▶ [Activity]:
Restate each line below word for word, skipping every picture.
*** Available data ***
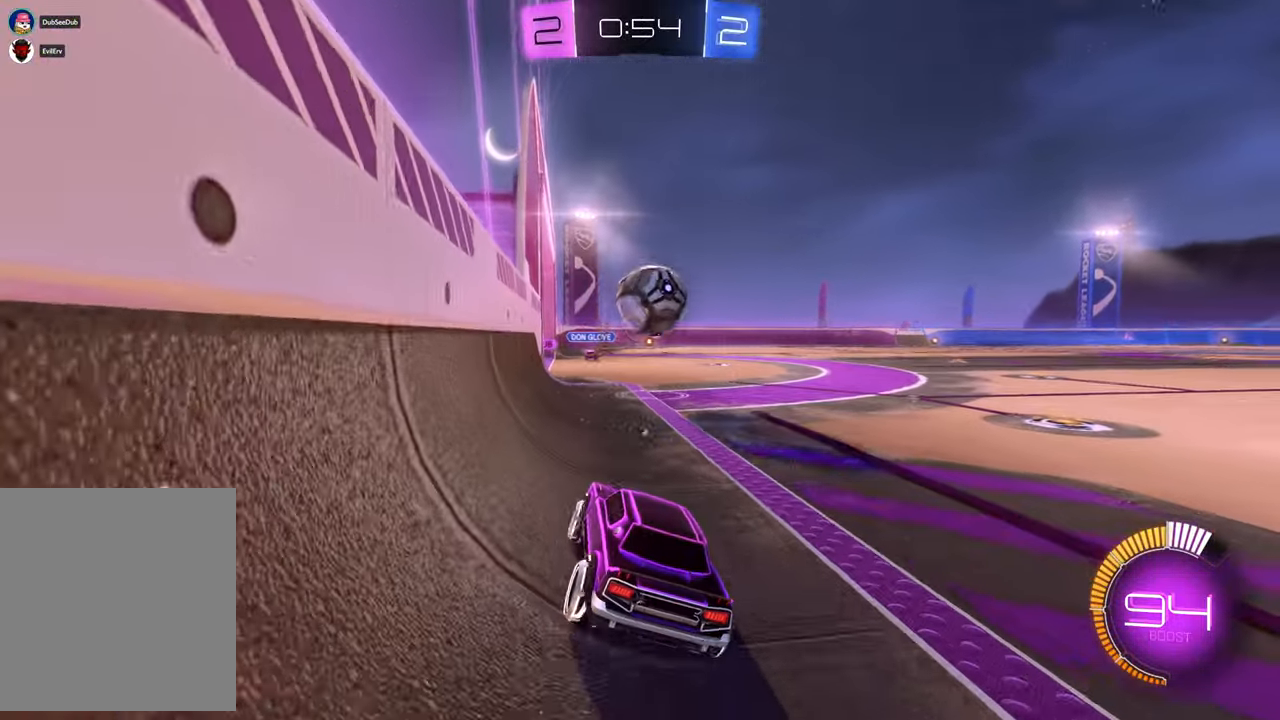
{"dt_ms": 500, "buttons": [], "left_stick": "down", "right_stick": "center", "events": [[133, "left_stick", "center"], [333, "left_stick", "down"]]}
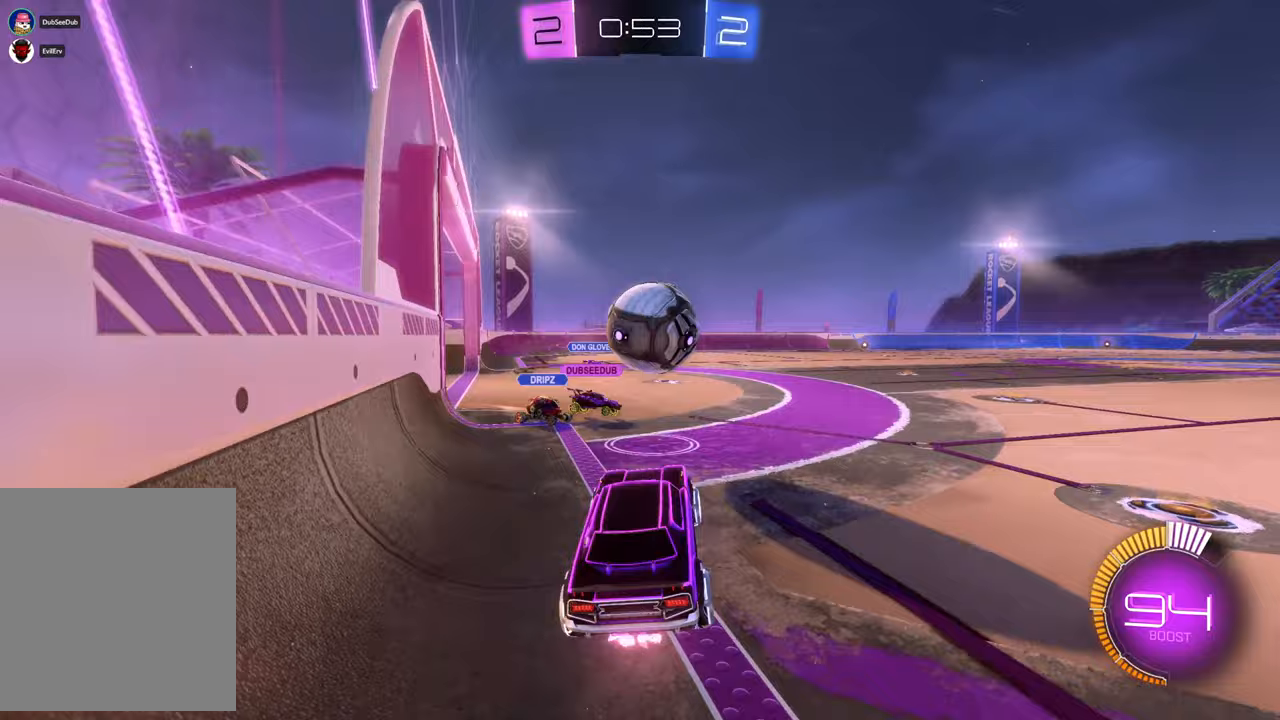
{"dt_ms": 500, "buttons": [], "left_stick": "up-right", "right_stick": "center", "events": [[67, "left_stick", "center"], [283, "left_stick", "up"], [500, "left_stick", "up-right"]]}
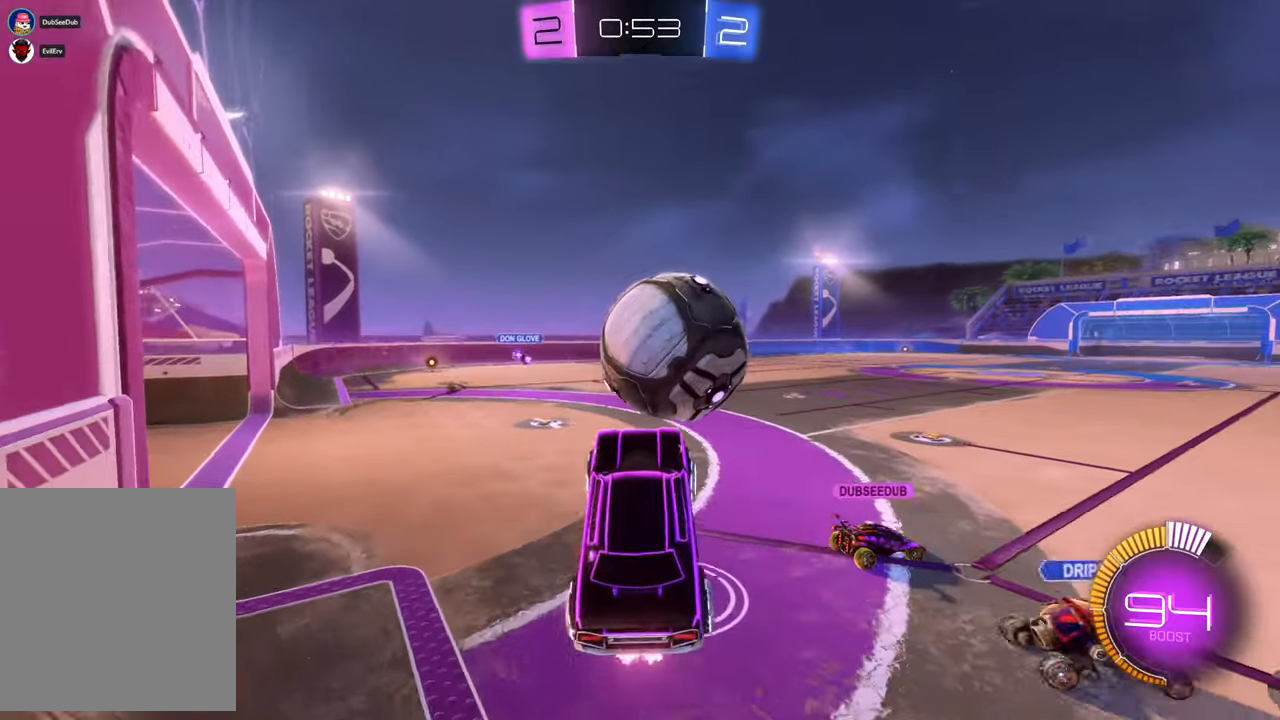
{"dt_ms": 500, "buttons": [], "left_stick": "center", "right_stick": "center"}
***
▶ [Output for this exercise]:
{"dt_ms": 500, "buttons": [], "left_stick": "down", "right_stick": "center", "events": [[133, "left_stick", "center"], [333, "left_stick", "down"]]}
{"dt_ms": 500, "buttons": [], "left_stick": "up-right", "right_stick": "center", "events": [[67, "left_stick", "center"], [283, "left_stick", "up"], [500, "left_stick", "up-right"]]}
{"dt_ms": 500, "buttons": [], "left_stick": "center", "right_stick": "center"}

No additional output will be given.